[The records Boundary: Start]

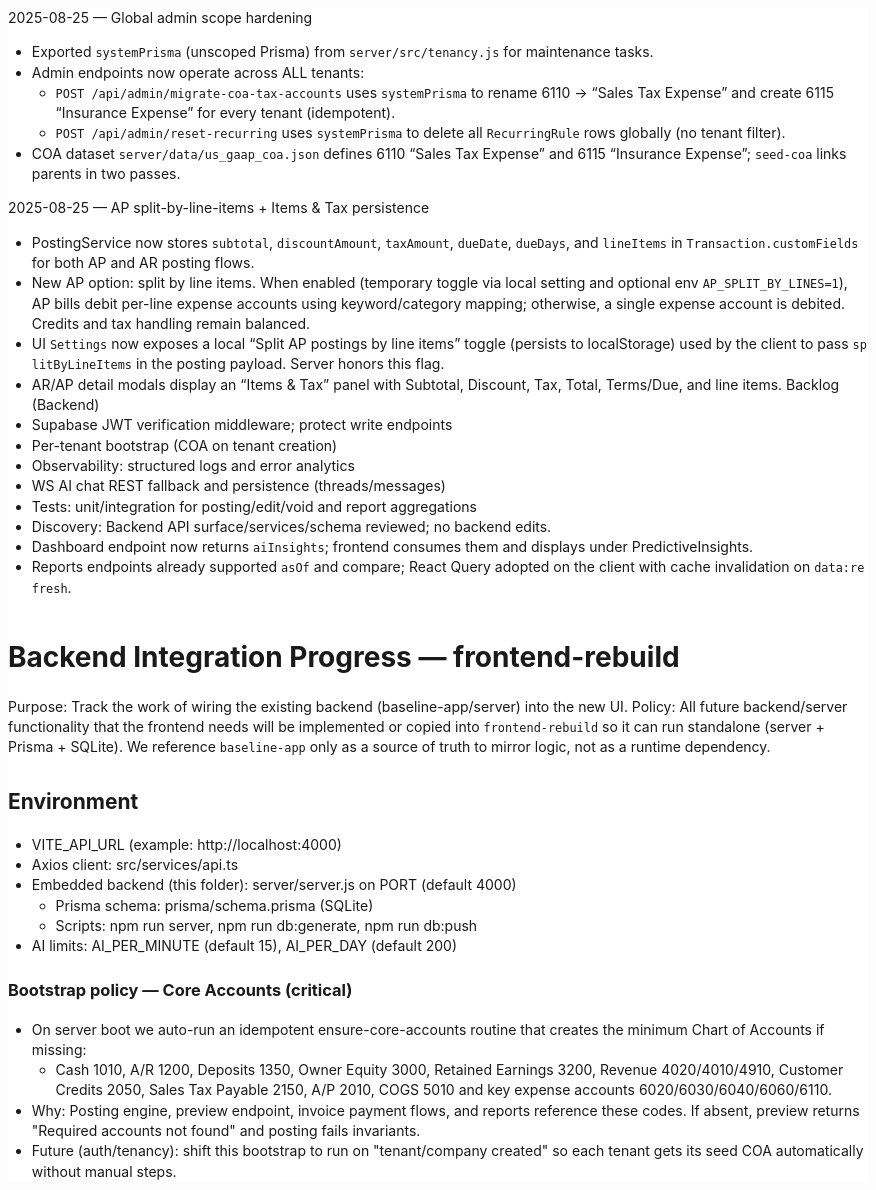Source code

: 2025-08-25 — Global admin scope hardening
- Exported `systemPrisma` (unscoped Prisma) from `server/src/tenancy.js` for maintenance tasks.
- Admin endpoints now operate across ALL tenants:
  - `POST /api/admin/migrate-coa-tax-accounts` uses `systemPrisma` to rename 6110 → “Sales Tax Expense” and create 6115 “Insurance Expense” for every tenant (idempotent).
  - `POST /api/admin/reset-recurring` uses `systemPrisma` to delete all `RecurringRule` rows globally (no tenant filter).
- COA dataset `server/data/us_gaap_coa.json` defines 6110 “Sales Tax Expense” and 6115 “Insurance Expense”; `seed-coa` links parents in two passes.

2025-08-25 — AP split-by-line-items + Items & Tax persistence
- PostingService now stores `subtotal`, `discountAmount`, `taxAmount`, `dueDate`, `dueDays`, and `lineItems` in `Transaction.customFields` for both AP and AR posting flows.
- New AP option: split by line items. When enabled (temporary toggle via local setting and optional env `AP_SPLIT_BY_LINES=1`), AP bills debit per-line expense accounts using keyword/category mapping; otherwise, a single expense account is debited. Credits and tax handling remain balanced.
- UI `Settings` now exposes a local “Split AP postings by line items” toggle (persists to localStorage) used by the client to pass `splitByLineItems` in the posting payload. Server honors this flag.
- AR/AP detail modals display an “Items & Tax” panel with Subtotal, Discount, Tax, Total, Terms/Due, and line items.
Backlog (Backend)
- Supabase JWT verification middleware; protect write endpoints
- Per-tenant bootstrap (COA on tenant creation)
- Observability: structured logs and error analytics
- WS AI chat REST fallback and persistence (threads/messages)
- Tests: unit/integration for posting/edit/void and report aggregations
 - Discovery: Backend API surface/services/schema reviewed; no backend edits.
- Dashboard endpoint now returns `aiInsights`; frontend consumes them and displays under PredictiveInsights.
- Reports endpoints already supported `asOf` and compare; React Query adopted on the client with cache invalidation on `data:refresh`.
# Backend Integration Progress — frontend-rebuild

Purpose: Track the work of wiring the existing backend (baseline-app/server) into the new UI.
Policy: All future backend/server functionality that the frontend needs will be implemented or copied into `frontend-rebuild` so it can run standalone (server + Prisma + SQLite). We reference `baseline-app` only as a source of truth to mirror logic, not as a runtime dependency.

## Environment
- VITE_API_URL (example: http://localhost:4000)
- Axios client: src/services/api.ts
- Embedded backend (this folder): server/server.js on PORT (default 4000)
  - Prisma schema: prisma/schema.prisma (SQLite)
  - Scripts: npm run server, npm run db:generate, npm run db:push
- AI limits: AI_PER_MINUTE (default 15), AI_PER_DAY (default 200)

### Bootstrap policy — Core Accounts (critical)
- On server boot we auto-run an idempotent ensure-core-accounts routine that creates the minimum Chart of Accounts if missing:
  - Cash 1010, A/R 1200, Deposits 1350, Owner Equity 3000, Retained Earnings 3200,
    Revenue 4020/4010/4910, Customer Credits 2050, Sales Tax Payable 2150, A/P 2010,
    COGS 5010 and key expense accounts 6020/6030/6040/6060/6110.
- Why: Posting engine, preview endpoint, invoice payment flows, and reports reference these codes. If absent, preview returns "Required accounts not found" and posting fails invariants.
- Future (auth/tenancy): shift this bootstrap to run on "tenant/company created" so each tenant gets its seed COA automatically without manual steps.
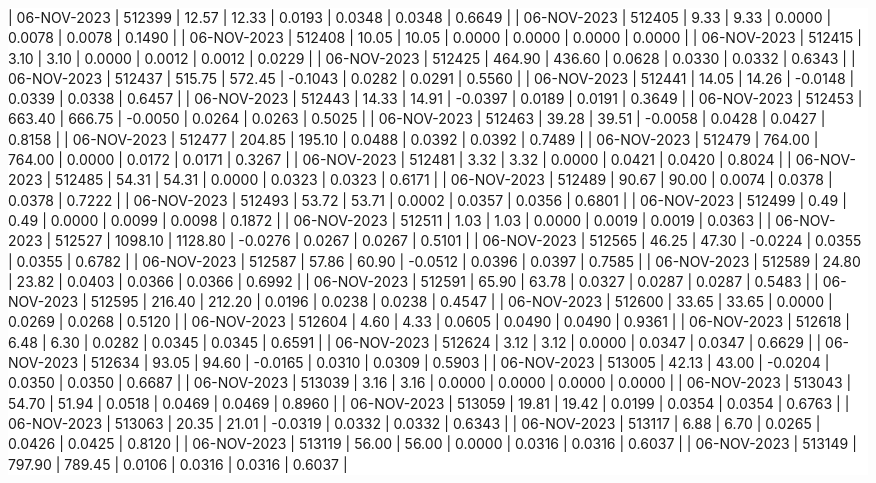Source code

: | 06-NOV-2023 | 512399 | 12.57 | 12.33 | 0.0193 | 0.0348 | 0.0348 | 0.6649 |
| 06-NOV-2023 | 512405 | 9.33 | 9.33 | 0.0000 | 0.0078 | 0.0078 | 0.1490 |
| 06-NOV-2023 | 512408 | 10.05 | 10.05 | 0.0000 | 0.0000 | 0.0000 | 0.0000 |
| 06-NOV-2023 | 512415 | 3.10 | 3.10 | 0.0000 | 0.0012 | 0.0012 | 0.0229 |
| 06-NOV-2023 | 512425 | 464.90 | 436.60 | 0.0628 | 0.0330 | 0.0332 | 0.6343 |
| 06-NOV-2023 | 512437 | 515.75 | 572.45 | -0.1043 | 0.0282 | 0.0291 | 0.5560 |
| 06-NOV-2023 | 512441 | 14.05 | 14.26 | -0.0148 | 0.0339 | 0.0338 | 0.6457 |
| 06-NOV-2023 | 512443 | 14.33 | 14.91 | -0.0397 | 0.0189 | 0.0191 | 0.3649 |
| 06-NOV-2023 | 512453 | 663.40 | 666.75 | -0.0050 | 0.0264 | 0.0263 | 0.5025 |
| 06-NOV-2023 | 512463 | 39.28 | 39.51 | -0.0058 | 0.0428 | 0.0427 | 0.8158 |
| 06-NOV-2023 | 512477 | 204.85 | 195.10 | 0.0488 | 0.0392 | 0.0392 | 0.7489 |
| 06-NOV-2023 | 512479 | 764.00 | 764.00 | 0.0000 | 0.0172 | 0.0171 | 0.3267 |
| 06-NOV-2023 | 512481 | 3.32 | 3.32 | 0.0000 | 0.0421 | 0.0420 | 0.8024 |
| 06-NOV-2023 | 512485 | 54.31 | 54.31 | 0.0000 | 0.0323 | 0.0323 | 0.6171 |
| 06-NOV-2023 | 512489 | 90.67 | 90.00 | 0.0074 | 0.0378 | 0.0378 | 0.7222 |
| 06-NOV-2023 | 512493 | 53.72 | 53.71 | 0.0002 | 0.0357 | 0.0356 | 0.6801 |
| 06-NOV-2023 | 512499 | 0.49 | 0.49 | 0.0000 | 0.0099 | 0.0098 | 0.1872 |
| 06-NOV-2023 | 512511 | 1.03 | 1.03 | 0.0000 | 0.0019 | 0.0019 | 0.0363 |
| 06-NOV-2023 | 512527 | 1098.10 | 1128.80 | -0.0276 | 0.0267 | 0.0267 | 0.5101 |
| 06-NOV-2023 | 512565 | 46.25 | 47.30 | -0.0224 | 0.0355 | 0.0355 | 0.6782 |
| 06-NOV-2023 | 512587 | 57.86 | 60.90 | -0.0512 | 0.0396 | 0.0397 | 0.7585 |
| 06-NOV-2023 | 512589 | 24.80 | 23.82 | 0.0403 | 0.0366 | 0.0366 | 0.6992 |
| 06-NOV-2023 | 512591 | 65.90 | 63.78 | 0.0327 | 0.0287 | 0.0287 | 0.5483 |
| 06-NOV-2023 | 512595 | 216.40 | 212.20 | 0.0196 | 0.0238 | 0.0238 | 0.4547 |
| 06-NOV-2023 | 512600 | 33.65 | 33.65 | 0.0000 | 0.0269 | 0.0268 | 0.5120 |
| 06-NOV-2023 | 512604 | 4.60 | 4.33 | 0.0605 | 0.0490 | 0.0490 | 0.9361 |
| 06-NOV-2023 | 512618 | 6.48 | 6.30 | 0.0282 | 0.0345 | 0.0345 | 0.6591 |
| 06-NOV-2023 | 512624 | 3.12 | 3.12 | 0.0000 | 0.0347 | 0.0347 | 0.6629 |
| 06-NOV-2023 | 512634 | 93.05 | 94.60 | -0.0165 | 0.0310 | 0.0309 | 0.5903 |
| 06-NOV-2023 | 513005 | 42.13 | 43.00 | -0.0204 | 0.0350 | 0.0350 | 0.6687 |
| 06-NOV-2023 | 513039 | 3.16 | 3.16 | 0.0000 | 0.0000 | 0.0000 | 0.0000 |
| 06-NOV-2023 | 513043 | 54.70 | 51.94 | 0.0518 | 0.0469 | 0.0469 | 0.8960 |
| 06-NOV-2023 | 513059 | 19.81 | 19.42 | 0.0199 | 0.0354 | 0.0354 | 0.6763 |
| 06-NOV-2023 | 513063 | 20.35 | 21.01 | -0.0319 | 0.0332 | 0.0332 | 0.6343 |
| 06-NOV-2023 | 513117 | 6.88 | 6.70 | 0.0265 | 0.0426 | 0.0425 | 0.8120 |
| 06-NOV-2023 | 513119 | 56.00 | 56.00 | 0.0000 | 0.0316 | 0.0316 | 0.6037 |
| 06-NOV-2023 | 513149 | 797.90 | 789.45 | 0.0106 | 0.0316 | 0.0316 | 0.6037 |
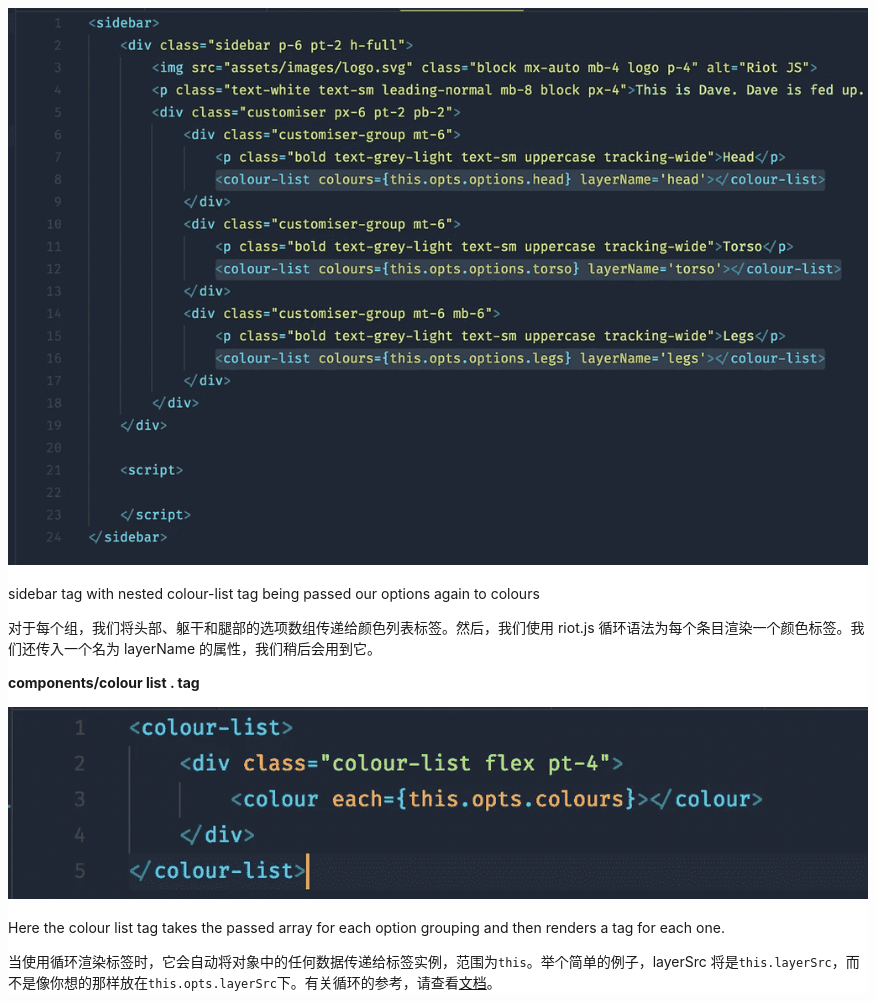 ![](img/f2a14ebcca176366432dfb68a33db74b.png)

sidebar tag with nested colour-list tag being passed our options again to colours

对于每个组，我们将头部、躯干和腿部的选项数组传递给颜色列表标签。然后，我们使用 riot.js 循环语法为每个条目渲染一个颜色标签。我们还传入一个名为 layerName 的属性，我们稍后会用到它。

**components/colour list . tag**

![](img/e0f628eed749a1d39e9b81df5f31979a.png)

Here the colour list tag takes the passed array for each option grouping and then renders a tag for each one.

当使用循环渲染标签时，它会自动将对象中的任何数据传递给标签实例，范围为`this`。举个简单的例子，layerSrc 将是`this.layerSrc`，而不是像你想的那样放在`this.opts.layerSrc`下。有关循环的参考，请查看[文档](http://riotjs.com/guide/#loops)。
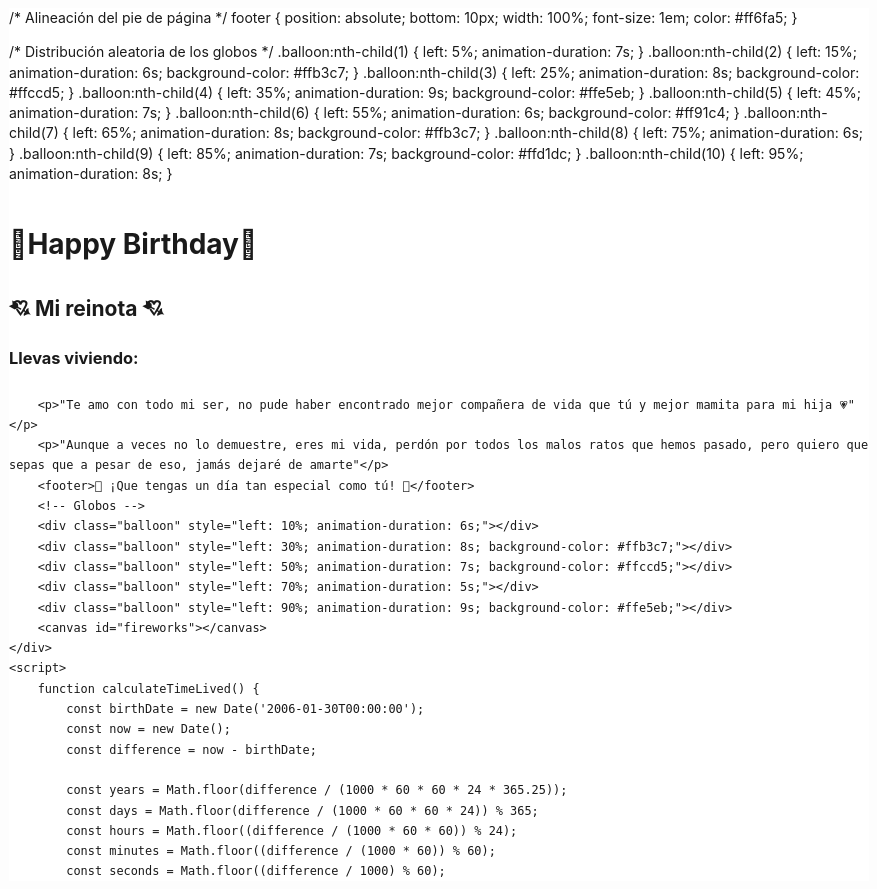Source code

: /* Alineación del pie de página */
footer {
    position: absolute;
    bottom: 10px;
    width: 100%;
    font-size: 1em;
    color: #ff6fa5;
}

/* Distribución aleatoria de los globos */
.balloon:nth-child(1) { left: 5%; animation-duration: 7s; }
.balloon:nth-child(2) { left: 15%; animation-duration: 6s; background-color: #ffb3c7; }
.balloon:nth-child(3) { left: 25%; animation-duration: 8s; background-color: #ffccd5; }
.balloon:nth-child(4) { left: 35%; animation-duration: 9s; background-color: #ffe5eb; }
.balloon:nth-child(5) { left: 45%; animation-duration: 7s; }
.balloon:nth-child(6) { left: 55%; animation-duration: 6s; background-color: #ff91c4; }
.balloon:nth-child(7) { left: 65%; animation-duration: 8s; background-color: #ffb3c7; }
.balloon:nth-child(8) { left: 75%; animation-duration: 6s; }
.balloon:nth-child(9) { left: 85%; animation-duration: 7s; background-color: #ffd1dc; }
.balloon:nth-child(10) { left: 95%; animation-duration: 8s; }

</style></head>
<body>
    <div class="container">
        <h1>🎉Happy Birthday🎉</h1>
        <h2>💘 Mi reinota 💘</h2>
        <h3>Llevas viviendo:</h3>
        <h3 id="time-lived"></h3>
        
        <p>"Te amo con todo mi ser, no pude haber encontrado mejor compañera de vida que tú y mejor mamita para mi hija 💗"</p>
        <p>"Aunque a veces no lo demuestre, eres mi vida, perdón por todos los malos ratos que hemos pasado, pero quiero que sepas que a pesar de eso, jamás dejaré de amarte"</p>
        <footer>🎂 ¡Que tengas un día tan especial como tú! 🎂</footer>
        <!-- Globos -->
        <div class="balloon" style="left: 10%; animation-duration: 6s;"></div>
        <div class="balloon" style="left: 30%; animation-duration: 8s; background-color: #ffb3c7;"></div>
        <div class="balloon" style="left: 50%; animation-duration: 7s; background-color: #ffccd5;"></div>
        <div class="balloon" style="left: 70%; animation-duration: 5s;"></div>
        <div class="balloon" style="left: 90%; animation-duration: 9s; background-color: #ffe5eb;"></div>
        <canvas id="fireworks"></canvas>
    </div>
    <script>
        function calculateTimeLived() {
            const birthDate = new Date('2006-01-30T00:00:00');
            const now = new Date();
            const difference = now - birthDate;

            const years = Math.floor(difference / (1000 * 60 * 60 * 24 * 365.25));
            const days = Math.floor(difference / (1000 * 60 * 60 * 24)) % 365;
            const hours = Math.floor((difference / (1000 * 60 * 60)) % 24);
            const minutes = Math.floor((difference / (1000 * 60)) % 60);
            const seconds = Math.floor((difference / 1000) % 60);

[The records Boundary: End]

- [Exercise brief]
Take from the listing above each line in which the string "footer" is found.

- [Written answer]
footer {
        <footer>🎂 ¡Que tengas un día tan especial como tú! 🎂</footer>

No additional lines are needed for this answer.